Sócrates usava deste recurso, pelo que lemos nos textos de seus discípulos, e o chamava de maiêutica, como comparação ao trabalho de sua mãe, que era parteira. Na maiêutica, acredita-se que os alunos conhecem a verdade (episteme), então o professor faz perguntas, geralmente criticando e apontando os pontos obscuros de sua argumentação, até que o aluno chegue à verdade (e não à sua verdade, como diz o Houaiss). Os gregos influenciados pelo pensamento socrático entendiam que mais que uma opinião (doxa), o conhecimento (episteme) deveria ser verdadeiro e justificado.

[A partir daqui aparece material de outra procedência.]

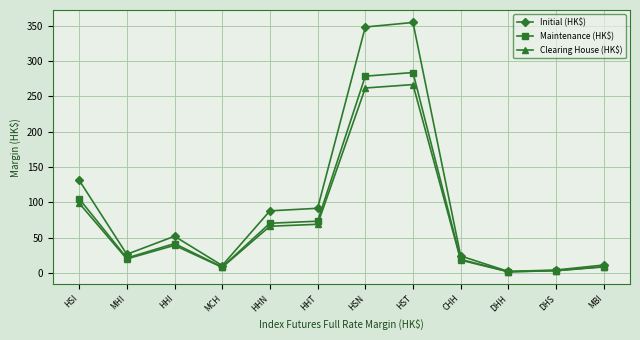

Rank the series at HHT from lowest to highest value.

Clearing House (HK$), Maintenance (HK$), Initial (HK$)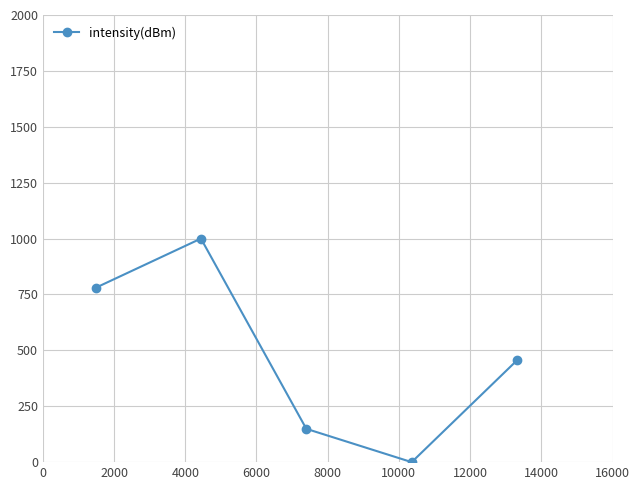

What is the greatest value displayed?

1000.0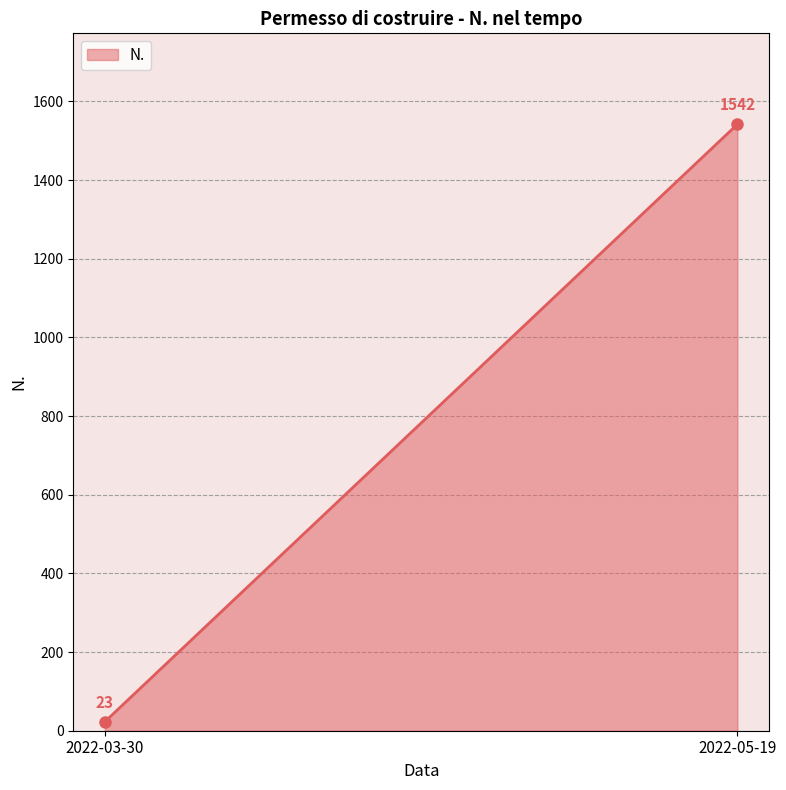

The value at 2022-03-30 is 16. True or false?

False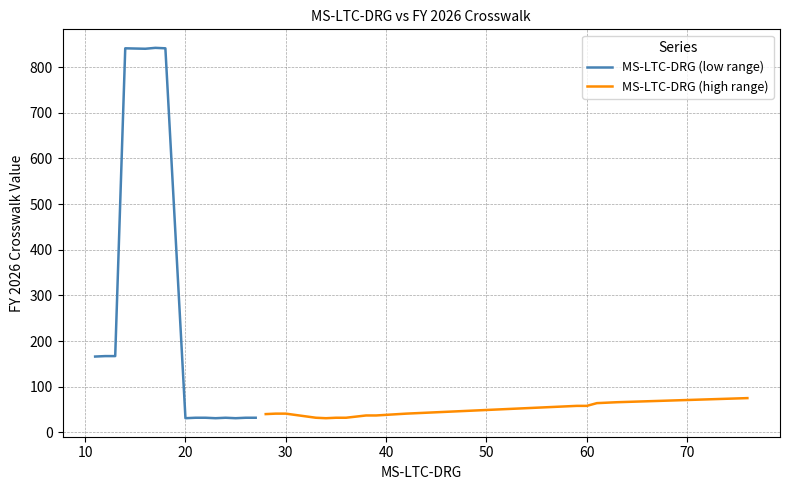

What is the lowest value of the MS-LTC-DRG (low range) series?

31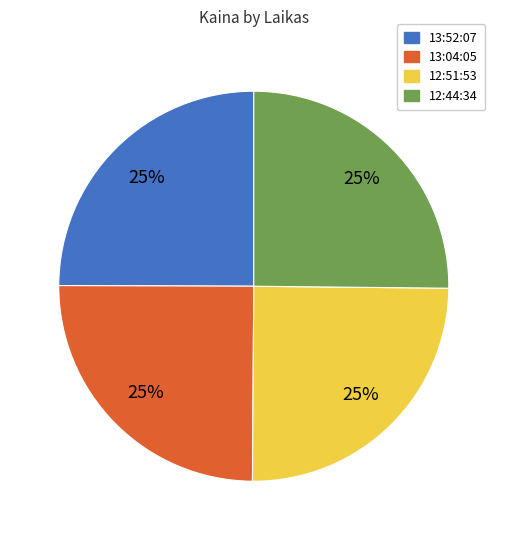

Is there a majority slice in this chart?

No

Sócrates se opunha aos sofistas, que ensinavam retórica, no sentido de ser capaz de convencer os outros de seu ponto de vista, sem se preocupar com a verdade, mas apenas com a imposição de seu ponto de vista. Isto está bem atual em nosso país. Os sofistas eram muito valorizados pelos pais que desejavam que os filhos fossem importantes, em uma sociedade na qual os cidadãos decidiam o que fazer na cidade (polis) de forma democrática.

Vimos acompanhando ao longo dos anos um uso indevido do método indutivo, nas casas espíritas, e, talvez nas mocidades espíritas. Não sei dizer se se deve a um uso indevido do construtivismo, no qual se valoriza a obtenção do conhecimento (episteme) pelos alunos, sem dependerem exclusivamente da exposição dos professores, e utilizando de sua capacidade de pesquisa e obtenção de informação, que está bastante multiplicada pelas novas mídias e tecnologias.

O abuso chegou ao ponto de um expositor apenas perguntar, inúmeras vezes, questões diferentes, sem nada concluir. O argumento que ouvi é que se deixa a cada um o trabalho de responder, subjetivamente, as questões que são levantadas. Sessenta ou noventa minutos, com dezenas de perguntas sem resposta. Na minha ótica, voltamos ao mundo da opinião (doxa) e abandonamos o conhecimento (episteme).

Quando penso em um programa de estudos todo baseado nesta forma de ensino-aprendizagem, preocupa-me que o pensamento de Kardec, por exemplo, que usava do recurso de perguntas e respostas para que um texto complexo se tornasse mais claro, se transforme em uma grande confusão, já que cada um conclui à sua maneira, sem as devidas informações.


Penso que os jovens devem realmente usar de diversas formas de ensino-aprendizado, até mesmo usando das artes e de outros recursos para que suas reuniões sejam mais agradáveis e prazerosas, mas sem abandonar sua finalidade principal, que é o acesso ao conhecimento espírita.